NASA is, as far as technical knowledge is concerned, one of the best equipped organizations to develop something like a new space vehicle. But they were not the ones who ultimately succeeded. Scaled Composites showed up with a nice, small, sexy craft that looks very much this-decade. It uses a pair of jet engines and a single main rocket, and the whole thing could probably fit inside the Orbiter bay several times over, but still carries the same # of people, roughly. NASA is embarassed out of their minds.
Yes, NASA's efforts over the last 40 years have made it possible, but the agency that should have been in the best position, it turns out, was in the worst- and distracted with military projects (do you really think a mach 10+ mini-plane is for peace, love, and understanding? Phbt. It's for delivering tactical nukes very, very quickly from across the globe to better project US military strength).

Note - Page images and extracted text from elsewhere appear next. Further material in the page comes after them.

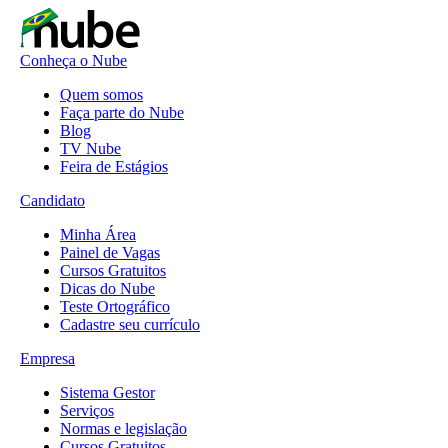
Conheça o Nube
Quem somos
Faça parte do Nube
Blog
TV Nube
Feira de Estágios
Candidato
Minha Área
Painel de Vagas
Cursos Gratuitos
Dicas do Nube
Teste Ortográfico
Cadastre seu currículo
Empresa
Sistema Gestor
Serviços
Normas e legislação
Cursos Gratuitos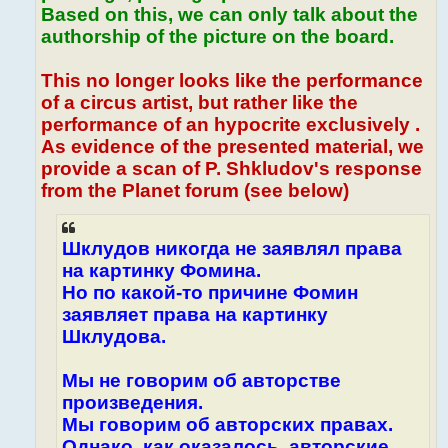
Based on this, we can only talk about the
authorship of the picture on the board.
This no longer looks like the performance
of a circus artist, but rather like the
performance of an hypocrite exclusively .
As evidence of the presented material, we
provide a scan of P. Shkludov's response
from the Planet forum (see below)
Шклудов никогда не заявлял права
на картинку Фомина.
Но по какой-то причине Фомин
заявляет права на картинку
Шклудова.
Мы не говорим об авторстве
произведения.
Мы говорим об авторских правах.
Однако, как оказалось, авторские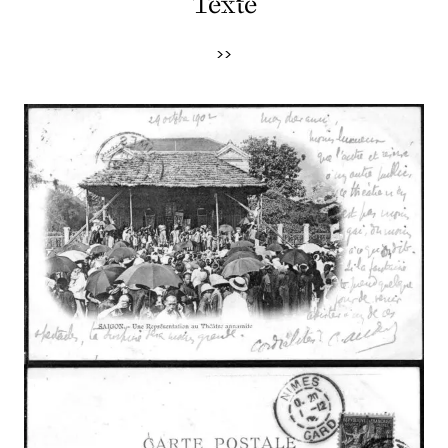
Texte
>>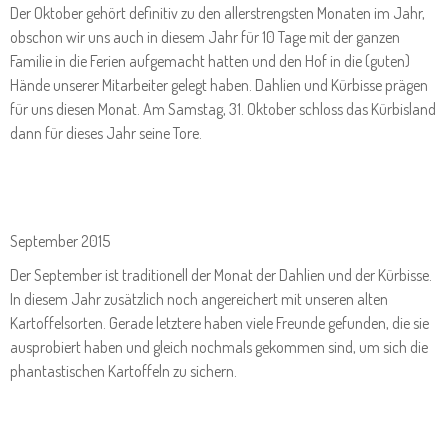
Der Oktober gehört definitiv zu den allerstrengsten Monaten im Jahr,
obschon wir uns auch in diesem Jahr für 10 Tage mit der ganzen
Familie in die Ferien aufgemacht hatten und den Hof in die (guten)
Hände unserer Mitarbeiter gelegt haben. Dahlien und Kürbisse prägen
für uns diesen Monat. Am Samstag, 31. Oktober schloss das Kürbisland
dann für dieses Jahr seine Tore.
September 2015
Der September ist traditionell der Monat der Dahlien und der Kürbisse.
In diesem Jahr zusätzlich noch angereichert mit unseren alten
Kartoffelsorten. Gerade letztere haben viele Freunde gefunden, die sie
ausprobiert haben und gleich nochmals gekommen sind, um sich die
phantastischen Kartoffeln zu sichern.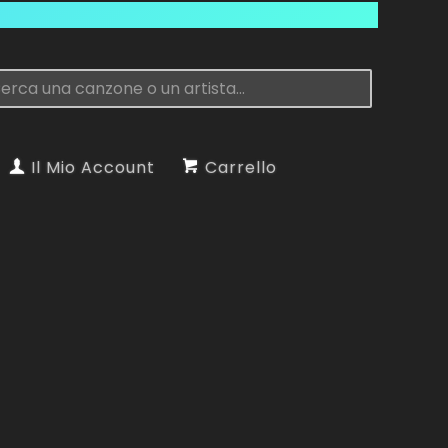
Il Mio Account
Carrello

It's a very typical power move you see in corporations and the public sector all the time. If the other guy's ideas start to endanger you, suddenly embrace his ideas and position yourself as the ideal candidate to manage that guy.
Please help metamoderate.
Damn that congress for getting in the way of awarding an X-Prize!
--Later---
Damn that congress! NASA gave another technology contact to Microsoft!
So what would people say if NASA asked for a new technology and the best entry was from a company with ties to the sitting president? Or a company with a bad reputation, such as SCO?
A NASA X-Prize could become a magnet very for political charges of contract favoritism. NASA has managed to remain a government agency without the stigma of being partisan to one party. That changes the moment people think NASA is offering sweetheart contracts to companies with friends in high places.
what costs, NASA is one of the least funded us agencies. Every time more money is needed for something else their budget is slashed becuase they are the least politically valuable to congress. This is just another example of such a move. Just goes to show, politics and science dont mix well together
"goodbye and hello, as always" ~Prince Corwin, from Zelazny's Amber series
Because it's not reality that gets congressmen elected. It's the perceptions.
Also the special interest don't CARE about the overal picture in a congressional distict or state, the only care about thier specific picture. Why would they back a congressman that would make them actually compete, rather than just hand out contracts to the highest bidders (donations to political campain, not contract bids).
I'm not saying what you said makes no sense, I'm saying it makes to much sense.